那晚,我和妈妈去喝喜酒,可准备开饭时我却和妈妈闹了别扭,饭都没吃便自己跑回家。我独自一人走在漆黑的小路,寒风凛冽地乱着,远方不时传来犬吠声,满分空中飘着乌云,突然周围的灯全灭了,没有一丝光亮,我心里咯噔一下,也一下提到了嗓子眼,我双手捂着耳朵冲回了家,立刻打开门,换上拖鞋跑进了卧室。
I have not enough time to close, stretch one's hand the switch that goes pressing the light, but how doesn't the lamp also shine, sit on the bed, also hang on the head full sweat bead. Felt eventually only the electric lamp of one case report opened remnant.
我来不及关门,伸手去按着灯的开关,可灯怎么也不亮,坐在了床上,头上也挂满了汗珠。终于摸到了仅剩一格电的电灯并打开了。
The moon that if show,concealed is like outside the window is illuminated in through the curtain of eyebrow pink reflexing again on the mirror on go up in the ground, picture very secretive, also can't help making me creepy. Cover the head in by the nest in, in a low voice sobbing, cherish this final one the silky luster of mercerized cotton fabrics, abrupt, as if in the sitting room what thing is dropped was in on the ground, my mind quivers, cautious smell first, put on slipper, taking the light, slowly go to the sitting room, my air dare not breathe heavily, I or beat became sufficient the thing that courage takes the ground to go up with the lamp.
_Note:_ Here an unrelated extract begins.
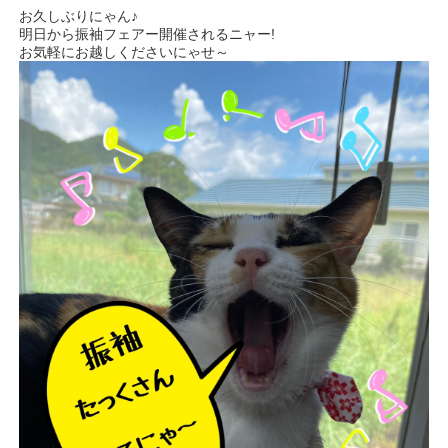
お久しぶりにゃん♪
明日から振袖フェアー開催されるニャー!
お気軽にお越しくださいにゃせ～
窗外若隐若现的月光透过眉粉色的窗帘照在正对面的镜子上又反射在地面上,画面十分诡秘,也不禁让我毛骨悚然。把头蒙在了被窝里,小声的抽泣着,珍惜这最后的一丝光,突然,客厅里仿佛有什么东西掉在了地上,我心头一颤,小心翼翼的探出了头,穿上拖鞋,拿着灯,慢慢的向客厅走去,我大气都不敢喘,我还是鼓足了勇气用灯照了照地上的东西。
I am stood by see the ground go up to lying a pen, I just loosened at a heat, but right now stair well transmitted sound of situation of a situation again, but this " house leakage slants meet rain of the same night " , the lamp also does not have report. One soft paralysis takes my leg on the ground, also closed an eye slowly, the body crouchs into posse. The footstep stopped, crouched slowly before me. I gently opened an eye, discovery is mom, one attacked, mom sees I am red orbit all over wild, closely cuddle wears my say: "Do not be afraid of, do not be afraid of, I came back, I came back. " if listening to mom, that one bowstring in my heart also loosened to come down eventually.
我靠近一看地上正躺着一支笔,我刚松了一口气,但此时楼梯间又传来了一阵阵脚步声,可这“屋漏偏逢连夜雨”,灯也没电了。我腿一软瘫坐在地上,也慢慢地闭上了眼睛,身体蜷缩成了一团。脚步停止了,在我面前慢慢蹲了下来。我轻轻的睁开了眼,发现是妈妈,便一把扑了上去,妈见我红着眼眶遍野,紧紧的搂着我说道:“别怕,别怕,我回来了,我回来了。”听完妈妈的话,我心中的那一根弦终于也松了下来。
This thing resembles a bundle of sunshine, warm my heart, on boundless and indistinct long way, the illumination that is mom shined my progressive path, then the portion loves perpetuation.
这件事就像一束阳光,温暖了我的心,在茫茫的长路上,是妈妈的光照亮了我前进的道路,那份爱永存。